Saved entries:
§ §
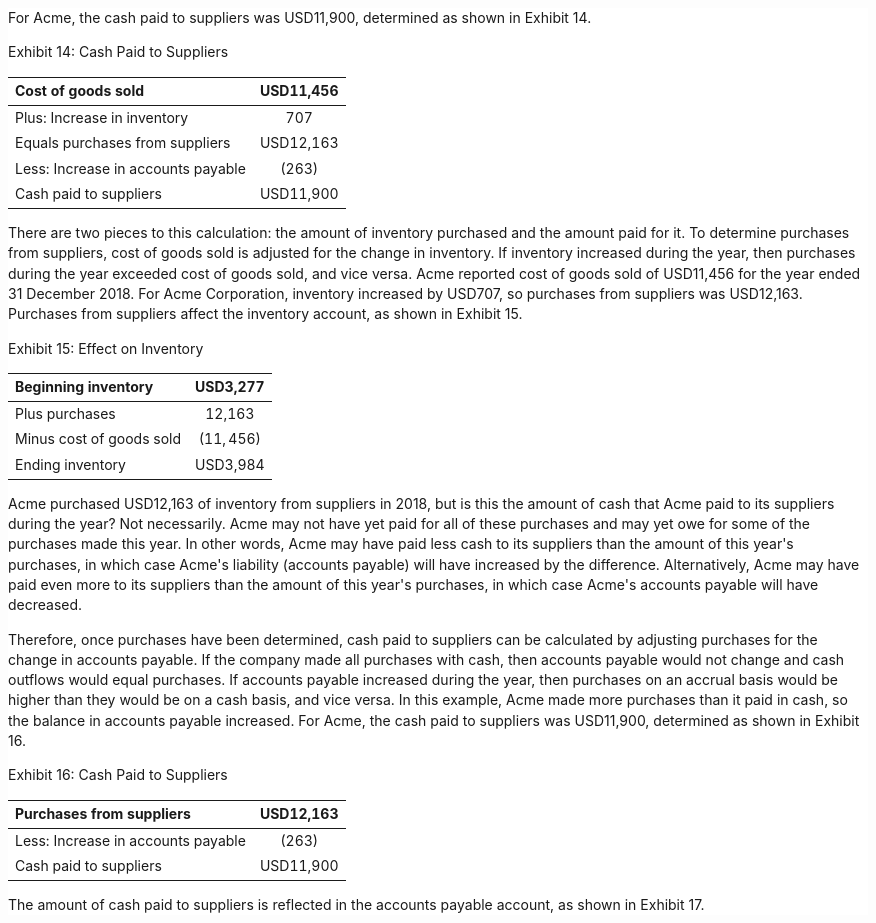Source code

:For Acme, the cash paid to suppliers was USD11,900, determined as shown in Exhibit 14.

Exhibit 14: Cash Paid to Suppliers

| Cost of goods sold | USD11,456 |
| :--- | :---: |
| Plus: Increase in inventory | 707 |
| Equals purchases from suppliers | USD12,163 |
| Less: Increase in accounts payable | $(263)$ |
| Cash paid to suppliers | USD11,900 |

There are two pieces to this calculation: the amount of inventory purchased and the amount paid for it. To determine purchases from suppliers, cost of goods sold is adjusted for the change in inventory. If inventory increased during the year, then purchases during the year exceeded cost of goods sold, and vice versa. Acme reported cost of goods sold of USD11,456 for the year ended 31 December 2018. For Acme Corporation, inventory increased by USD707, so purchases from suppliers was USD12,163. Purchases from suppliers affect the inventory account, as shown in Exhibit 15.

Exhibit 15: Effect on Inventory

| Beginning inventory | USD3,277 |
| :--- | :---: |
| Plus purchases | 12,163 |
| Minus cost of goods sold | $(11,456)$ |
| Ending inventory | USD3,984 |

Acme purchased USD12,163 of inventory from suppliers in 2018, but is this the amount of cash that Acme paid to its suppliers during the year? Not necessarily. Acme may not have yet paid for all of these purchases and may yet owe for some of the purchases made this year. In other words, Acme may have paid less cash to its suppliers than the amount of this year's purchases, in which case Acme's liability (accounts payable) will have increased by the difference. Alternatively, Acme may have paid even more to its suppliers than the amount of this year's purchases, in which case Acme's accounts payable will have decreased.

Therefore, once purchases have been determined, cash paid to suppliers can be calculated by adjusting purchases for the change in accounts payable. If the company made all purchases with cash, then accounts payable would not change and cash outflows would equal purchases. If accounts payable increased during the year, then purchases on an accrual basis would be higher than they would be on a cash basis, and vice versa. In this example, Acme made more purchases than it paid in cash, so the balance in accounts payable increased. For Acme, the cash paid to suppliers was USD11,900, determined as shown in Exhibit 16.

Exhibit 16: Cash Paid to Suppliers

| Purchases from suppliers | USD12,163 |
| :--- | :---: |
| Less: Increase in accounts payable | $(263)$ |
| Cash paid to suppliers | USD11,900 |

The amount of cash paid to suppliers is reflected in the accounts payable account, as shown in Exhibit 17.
§ §
Directive:
None of the pictures should be copied, but every record above must be returned exactly.

Solution to the exercise:
Source code

:For Acme, the cash paid to suppliers was USD11,900, determined as shown in Exhibit 14.

Exhibit 14: Cash Paid to Suppliers

| Cost of goods sold | USD11,456 |
| :--- | :---: |
| Plus: Increase in inventory | 707 |
| Equals purchases from suppliers | USD12,163 |
| Less: Increase in accounts payable | $(263)$ |
| Cash paid to suppliers | USD11,900 |

There are two pieces to this calculation: the amount of inventory purchased and the amount paid for it. To determine purchases from suppliers, cost of goods sold is adjusted for the change in inventory. If inventory increased during the year, then purchases during the year exceeded cost of goods sold, and vice versa. Acme reported cost of goods sold of USD11,456 for the year ended 31 December 2018. For Acme Corporation, inventory increased by USD707, so purchases from suppliers was USD12,163. Purchases from suppliers affect the inventory account, as shown in Exhibit 15.

Exhibit 15: Effect on Inventory

| Beginning inventory | USD3,277 |
| :--- | :---: |
| Plus purchases | 12,163 |
| Minus cost of goods sold | $(11,456)$ |
| Ending inventory | USD3,984 |

Acme purchased USD12,163 of inventory from suppliers in 2018, but is this the amount of cash that Acme paid to its suppliers during the year? Not necessarily. Acme may not have yet paid for all of these purchases and may yet owe for some of the purchases made this year. In other words, Acme may have paid less cash to its suppliers than the amount of this year's purchases, in which case Acme's liability (accounts payable) will have increased by the difference. Alternatively, Acme may have paid even more to its suppliers than the amount of this year's purchases, in which case Acme's accounts payable will have decreased.

Therefore, once purchases have been determined, cash paid to suppliers can be calculated by adjusting purchases for the change in accounts payable. If the company made all purchases with cash, then accounts payable would not change and cash outflows would equal purchases. If accounts payable increased during the year, then purchases on an accrual basis would be higher than they would be on a cash basis, and vice versa. In this example, Acme made more purchases than it paid in cash, so the balance in accounts payable increased. For Acme, the cash paid to suppliers was USD11,900, determined as shown in Exhibit 16.

Exhibit 16: Cash Paid to Suppliers

| Purchases from suppliers | USD12,163 |
| :--- | :---: |
| Less: Increase in accounts payable | $(263)$ |
| Cash paid to suppliers | USD11,900 |

The amount of cash paid to suppliers is reflected in the accounts payable account, as shown in Exhibit 17.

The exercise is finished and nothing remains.